Roasted Red Pepper Alfredo Penne

This Roasted Red Pepper Alfredo Penne is creamy, smoky, and irresistibly delicious! A simple twist on classic Alfredo with roasted red peppers for bold flavor.
Prep Time 15 minutes
Cook Time 35 minutes
Total Time 50 minutes
Servings: 4 servings
Course: Main Course
Cuisine: Italian

Ingredients
  

  • 12 oz penne pasta
  • 2 large red bell peppers roasted
  • 2 cloves garlic minced
  • 1 cup heavy cream
  • 1/2 cup grated Parmesan cheese
  • 1 tsp olive oil
  • salt to taste
  • black pepper to taste
  • fresh basil for garnish
  • 1/2 cup cooked chicken diced, optional

Equipment

  • Large pot
  • Baking sheet
  • Skillet
  • Food processor
  • Colander
  • Wooden spoon
  • Sharp knife
  • Cutting board

Method
 

  1. Preheat oven to 450°F (230°C). Roast whole red bell peppers on a baking sheet for 25-30 minutes until skins are blistered and charred.
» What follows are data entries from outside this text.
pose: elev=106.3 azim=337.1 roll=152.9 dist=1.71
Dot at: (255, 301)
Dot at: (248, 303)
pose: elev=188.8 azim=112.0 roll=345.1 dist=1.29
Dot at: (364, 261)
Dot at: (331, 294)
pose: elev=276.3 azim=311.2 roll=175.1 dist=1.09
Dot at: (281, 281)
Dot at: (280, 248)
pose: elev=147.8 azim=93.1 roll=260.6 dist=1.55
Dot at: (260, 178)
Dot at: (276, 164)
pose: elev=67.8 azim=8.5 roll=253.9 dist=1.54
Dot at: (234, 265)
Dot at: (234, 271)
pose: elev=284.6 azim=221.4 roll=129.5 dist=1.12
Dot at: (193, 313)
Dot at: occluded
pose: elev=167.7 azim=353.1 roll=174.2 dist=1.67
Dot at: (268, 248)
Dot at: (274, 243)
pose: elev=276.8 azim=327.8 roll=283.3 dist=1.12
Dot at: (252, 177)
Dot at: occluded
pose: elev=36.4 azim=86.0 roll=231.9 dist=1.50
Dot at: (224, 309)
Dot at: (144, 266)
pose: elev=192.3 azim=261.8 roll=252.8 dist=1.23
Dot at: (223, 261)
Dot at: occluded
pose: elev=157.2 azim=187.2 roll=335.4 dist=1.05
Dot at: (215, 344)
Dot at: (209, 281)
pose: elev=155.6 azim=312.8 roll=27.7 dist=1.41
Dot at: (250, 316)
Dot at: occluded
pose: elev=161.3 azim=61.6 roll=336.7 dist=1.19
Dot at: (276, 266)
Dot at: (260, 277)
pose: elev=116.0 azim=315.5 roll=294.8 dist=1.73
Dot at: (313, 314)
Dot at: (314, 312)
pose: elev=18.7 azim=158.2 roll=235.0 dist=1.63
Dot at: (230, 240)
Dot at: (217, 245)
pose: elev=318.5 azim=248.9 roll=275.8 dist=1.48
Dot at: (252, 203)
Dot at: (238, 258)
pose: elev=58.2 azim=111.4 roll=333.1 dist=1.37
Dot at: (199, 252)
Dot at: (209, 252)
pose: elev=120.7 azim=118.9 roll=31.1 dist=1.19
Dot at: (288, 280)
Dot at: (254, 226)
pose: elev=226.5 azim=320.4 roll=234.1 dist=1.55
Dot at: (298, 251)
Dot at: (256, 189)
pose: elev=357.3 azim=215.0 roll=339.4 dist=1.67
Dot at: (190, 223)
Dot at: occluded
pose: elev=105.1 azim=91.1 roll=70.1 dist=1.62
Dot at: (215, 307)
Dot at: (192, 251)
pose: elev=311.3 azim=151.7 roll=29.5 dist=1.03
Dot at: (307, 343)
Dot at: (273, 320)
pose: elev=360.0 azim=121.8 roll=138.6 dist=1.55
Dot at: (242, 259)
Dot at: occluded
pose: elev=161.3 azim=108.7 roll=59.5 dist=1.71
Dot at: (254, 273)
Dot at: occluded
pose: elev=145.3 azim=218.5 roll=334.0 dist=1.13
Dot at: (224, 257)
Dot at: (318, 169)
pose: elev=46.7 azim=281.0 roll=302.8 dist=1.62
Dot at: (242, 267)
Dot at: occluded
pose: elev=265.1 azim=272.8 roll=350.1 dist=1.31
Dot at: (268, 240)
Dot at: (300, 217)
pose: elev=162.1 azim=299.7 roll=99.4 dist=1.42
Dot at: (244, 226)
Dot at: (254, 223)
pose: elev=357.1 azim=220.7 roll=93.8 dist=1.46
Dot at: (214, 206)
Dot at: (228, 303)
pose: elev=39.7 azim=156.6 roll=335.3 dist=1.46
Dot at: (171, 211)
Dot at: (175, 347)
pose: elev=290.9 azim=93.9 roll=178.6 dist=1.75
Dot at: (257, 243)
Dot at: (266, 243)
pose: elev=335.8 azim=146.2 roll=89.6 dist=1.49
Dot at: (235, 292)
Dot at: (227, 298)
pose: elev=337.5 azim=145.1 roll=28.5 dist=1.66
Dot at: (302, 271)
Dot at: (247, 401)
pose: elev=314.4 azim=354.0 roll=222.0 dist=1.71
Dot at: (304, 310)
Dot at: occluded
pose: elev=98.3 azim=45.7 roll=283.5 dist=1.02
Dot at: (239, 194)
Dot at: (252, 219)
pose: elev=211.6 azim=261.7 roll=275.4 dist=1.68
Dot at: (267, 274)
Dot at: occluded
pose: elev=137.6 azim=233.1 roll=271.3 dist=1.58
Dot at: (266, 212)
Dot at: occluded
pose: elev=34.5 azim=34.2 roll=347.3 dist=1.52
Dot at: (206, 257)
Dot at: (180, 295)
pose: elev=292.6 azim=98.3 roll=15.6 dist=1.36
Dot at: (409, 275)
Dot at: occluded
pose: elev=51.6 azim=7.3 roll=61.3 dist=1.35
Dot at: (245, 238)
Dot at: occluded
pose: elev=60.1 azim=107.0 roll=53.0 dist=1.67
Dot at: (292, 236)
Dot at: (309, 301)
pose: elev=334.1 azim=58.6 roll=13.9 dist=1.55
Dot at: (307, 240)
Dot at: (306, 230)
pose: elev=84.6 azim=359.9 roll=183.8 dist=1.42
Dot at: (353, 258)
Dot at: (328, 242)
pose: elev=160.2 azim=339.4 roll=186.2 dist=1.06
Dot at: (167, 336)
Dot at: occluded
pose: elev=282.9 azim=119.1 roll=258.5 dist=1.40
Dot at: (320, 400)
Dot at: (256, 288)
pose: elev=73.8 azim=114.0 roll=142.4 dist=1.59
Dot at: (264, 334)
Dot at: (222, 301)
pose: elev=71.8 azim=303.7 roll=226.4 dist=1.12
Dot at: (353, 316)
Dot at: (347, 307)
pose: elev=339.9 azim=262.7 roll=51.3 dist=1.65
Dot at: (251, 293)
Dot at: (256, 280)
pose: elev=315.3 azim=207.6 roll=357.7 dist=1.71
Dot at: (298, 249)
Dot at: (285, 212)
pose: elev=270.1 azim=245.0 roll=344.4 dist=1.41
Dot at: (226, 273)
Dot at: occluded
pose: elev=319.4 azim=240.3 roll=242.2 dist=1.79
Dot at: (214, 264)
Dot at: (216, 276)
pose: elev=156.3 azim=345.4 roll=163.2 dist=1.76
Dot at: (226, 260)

Place peppers in a bowl, cover with plastic wrap, and let steam for 10 minutes. Peel skins, remove seeds, and roughly chop.
  2. Bring a large pot of salted water to a boil. Cook penne pasta according to package instructions until al dente. Drain, reserving 1/2 cup pasta water, and set pasta aside.
  3. Heat olive oil in a skillet over medium heat. Sauté minced garlic for about 1 minute until fragrant but not browned. Transfer garlic and roasted red peppers to a food processor or blender. Add heavy cream and blend until smooth.
  4. Pour blended mixture back into skillet. Heat gently over medium-low, stirring often. Add grated Parmesan cheese and stir until melted and sauce thickens. Add reserved pasta water as needed to loosen sauce. Season with salt and black pepper to taste.
  5. Add cooked penne pasta to skillet with sauce and toss to coat evenly. If using cooked chicken, stir it in to warm through. Remove from heat.
  6. Serve pasta in bowls and garnish with fresh basil leaves and extra Parmesan cheese if desired. Enjoy immediately for best flavor and texture.

Notes

  • For a lighter sauce, substitute half-and-half or whole milk for heavy cream.
  • Use whole wheat or chickpea pasta for added fiber and protein.
  • Make it vegetarian by omitting chicken or using mushrooms or tofu.
  • Store leftovers in an airtight container in the refrigerator up to 3 days; reheat gently with a splash of cream or milk.
  • Roasting peppers properly is key to achieving the sauce's smoky sweetness.